Number 275: The 2016 Preview Issue
There’s always pressure on Ferrari to deliver in Formula 1. It comes with the territory when you’re the oldest, most storied and charismatic marque in the ultimate motorsports arena. Yet heading into the 2016 season, that pressure somehow seems heightened – like progress in itself isn’t enough, and only a genuine title challenge will dial back the thermostat.
Problem is, Ferrari’s SF16-H is chasing a moving target in Mercedes. And while the Prancing Horse may have found the 0.0X percent improvement necessary to put it on a par with the Silver
Arrows, circa 2015, it’s a massively bigger ask to expect it to also find the 0.0Y percent that Mercedes undoubtedly found during development of its F1 W07 Hybrid.
But that’s the nature of progress in modern F1. The restrictive framework of the rules means that chassis and aero performance gains are an accumulation of miniscule improvements (or “mini revolutions,” as Mercedes’ tech chief Paddy Lowe calls the barely-recognizable tweaks on W07), with the bigger teams’ defense contractor-sized design departments shaving off the next tenth – or hundredth – by endless iterations on a theme. Sure, the relative freshness of the current hybrid power unit regs and the relaxing of the token system mean there’s still potential for meaningful gains on the motive side. But when it comes to actual car design, there’s little place for a Colin Chapman (or even the next Adrian Newey) in current F1, where quantum leaps are pretty much the past.

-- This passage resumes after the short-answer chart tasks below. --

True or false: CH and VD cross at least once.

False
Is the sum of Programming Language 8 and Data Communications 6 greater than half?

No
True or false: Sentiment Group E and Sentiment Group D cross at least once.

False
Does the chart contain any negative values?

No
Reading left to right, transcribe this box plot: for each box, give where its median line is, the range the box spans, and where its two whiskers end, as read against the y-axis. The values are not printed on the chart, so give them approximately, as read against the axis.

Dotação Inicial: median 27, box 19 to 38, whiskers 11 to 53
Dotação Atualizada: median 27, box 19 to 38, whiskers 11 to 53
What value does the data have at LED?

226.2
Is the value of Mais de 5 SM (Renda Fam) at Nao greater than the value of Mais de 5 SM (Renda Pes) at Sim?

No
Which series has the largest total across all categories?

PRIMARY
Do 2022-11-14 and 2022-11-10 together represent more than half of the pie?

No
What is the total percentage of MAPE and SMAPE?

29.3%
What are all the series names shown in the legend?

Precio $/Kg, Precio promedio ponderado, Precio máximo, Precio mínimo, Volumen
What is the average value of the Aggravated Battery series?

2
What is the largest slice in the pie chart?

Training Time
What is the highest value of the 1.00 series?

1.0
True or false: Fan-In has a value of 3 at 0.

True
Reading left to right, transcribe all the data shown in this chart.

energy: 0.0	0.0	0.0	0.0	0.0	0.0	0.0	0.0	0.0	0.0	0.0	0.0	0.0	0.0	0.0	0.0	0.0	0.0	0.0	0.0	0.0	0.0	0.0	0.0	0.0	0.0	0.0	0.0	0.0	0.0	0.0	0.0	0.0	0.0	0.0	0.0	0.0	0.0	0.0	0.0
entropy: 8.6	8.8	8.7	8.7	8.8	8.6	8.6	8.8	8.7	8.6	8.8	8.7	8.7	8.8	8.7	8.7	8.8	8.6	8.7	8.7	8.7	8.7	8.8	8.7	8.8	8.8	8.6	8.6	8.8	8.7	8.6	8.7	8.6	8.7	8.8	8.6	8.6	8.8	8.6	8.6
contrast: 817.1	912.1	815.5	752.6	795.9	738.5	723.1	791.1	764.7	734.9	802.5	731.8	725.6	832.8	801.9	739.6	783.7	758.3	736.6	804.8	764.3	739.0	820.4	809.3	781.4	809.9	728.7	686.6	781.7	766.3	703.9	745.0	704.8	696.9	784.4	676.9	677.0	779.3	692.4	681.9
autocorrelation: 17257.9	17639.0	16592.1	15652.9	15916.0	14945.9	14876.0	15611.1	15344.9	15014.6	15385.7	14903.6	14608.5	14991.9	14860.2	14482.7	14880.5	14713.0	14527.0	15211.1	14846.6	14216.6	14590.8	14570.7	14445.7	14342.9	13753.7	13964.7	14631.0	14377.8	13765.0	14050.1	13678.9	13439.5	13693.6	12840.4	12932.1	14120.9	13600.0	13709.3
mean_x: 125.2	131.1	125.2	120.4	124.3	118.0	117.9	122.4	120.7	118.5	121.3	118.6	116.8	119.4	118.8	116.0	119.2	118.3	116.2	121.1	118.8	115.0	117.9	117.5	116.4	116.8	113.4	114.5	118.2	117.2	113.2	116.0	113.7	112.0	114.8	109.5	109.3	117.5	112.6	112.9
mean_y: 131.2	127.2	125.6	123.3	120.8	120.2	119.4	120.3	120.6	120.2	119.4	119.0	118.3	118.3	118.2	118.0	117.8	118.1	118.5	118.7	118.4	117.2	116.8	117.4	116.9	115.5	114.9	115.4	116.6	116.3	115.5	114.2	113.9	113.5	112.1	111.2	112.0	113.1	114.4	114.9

Which is why Haas F1’s approach to its debut season is so inspired and, based on pre-season testing, potentially effective. Why would you spend inordinate amounts on trying to catch a moving target when the alternative is to purchase a known level of performance off the shelf? Yes, that implies a ceiling on the VF-16’s ultimate potential, but is that such a bad thing for now? Get some points, get established, and save the endless iterations for later.